> Written task
Copy out, unchanged, the lines of the material starting with the line that contains "pose: elev=298.9 azim=208.9" and going on through the end of the material. Leave the pictures out of your answer.

Saved data entries:
-- START --

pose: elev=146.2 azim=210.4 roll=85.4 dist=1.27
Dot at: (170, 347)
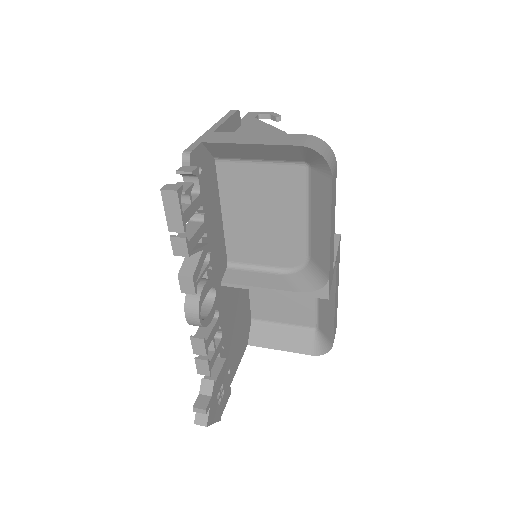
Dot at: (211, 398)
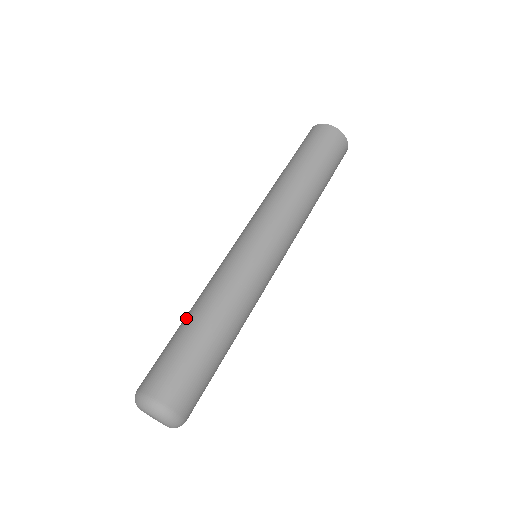
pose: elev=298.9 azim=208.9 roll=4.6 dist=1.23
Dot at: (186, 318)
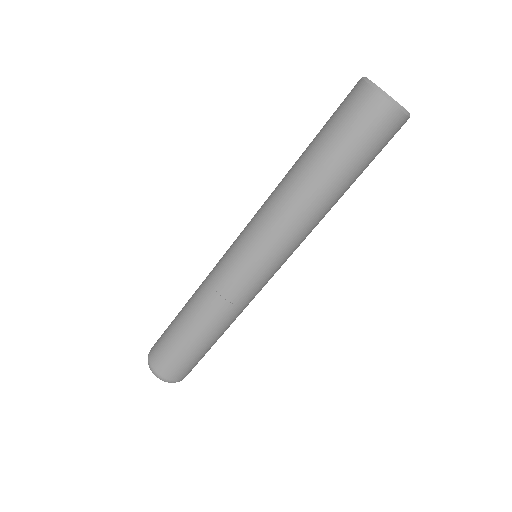
Dot at: (190, 327)
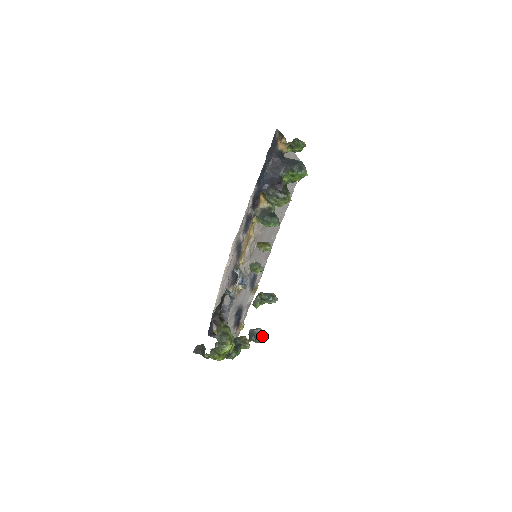
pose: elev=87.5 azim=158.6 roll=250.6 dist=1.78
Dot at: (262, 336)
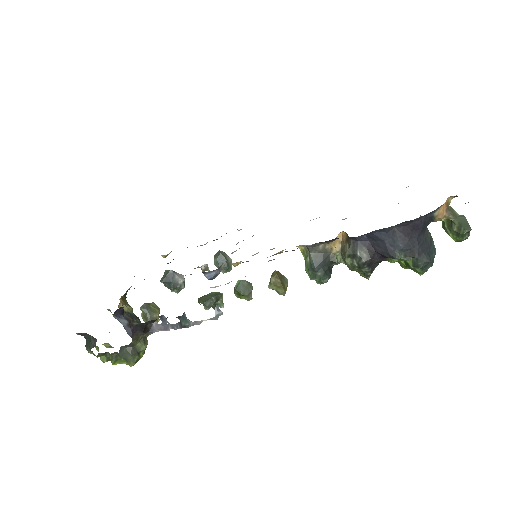
Dot at: (179, 289)
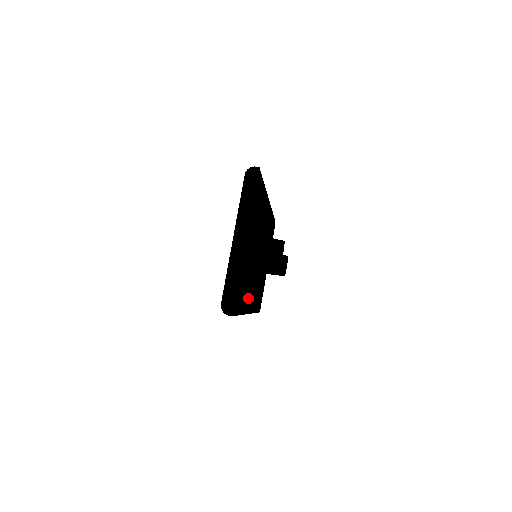
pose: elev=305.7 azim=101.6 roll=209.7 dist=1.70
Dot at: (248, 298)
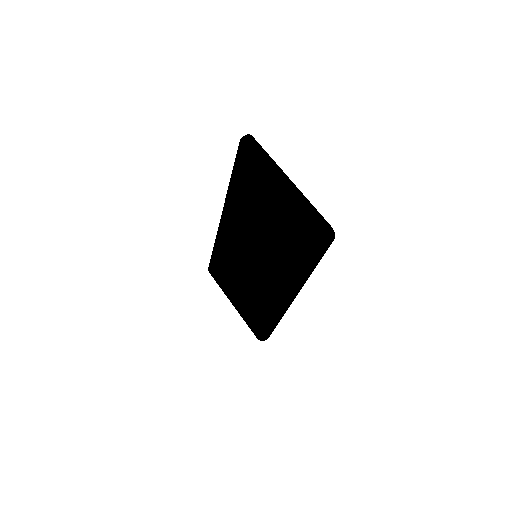
Dot at: occluded
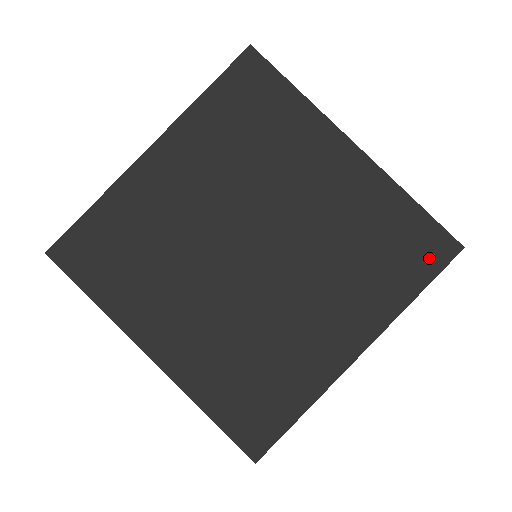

-- END --

> Solved exercise
pose: elev=298.9 azim=208.9 roll=4.6 dist=1.23
Dot at: (186, 318)
Dot at: (190, 327)
pose: elev=87.5 azim=158.6 roll=250.6 dist=1.78
Dot at: (262, 336)
Dot at: (179, 289)
pose: elev=305.7 azim=101.6 roll=209.7 dist=1.70
Dot at: (248, 298)
Dot at: occluded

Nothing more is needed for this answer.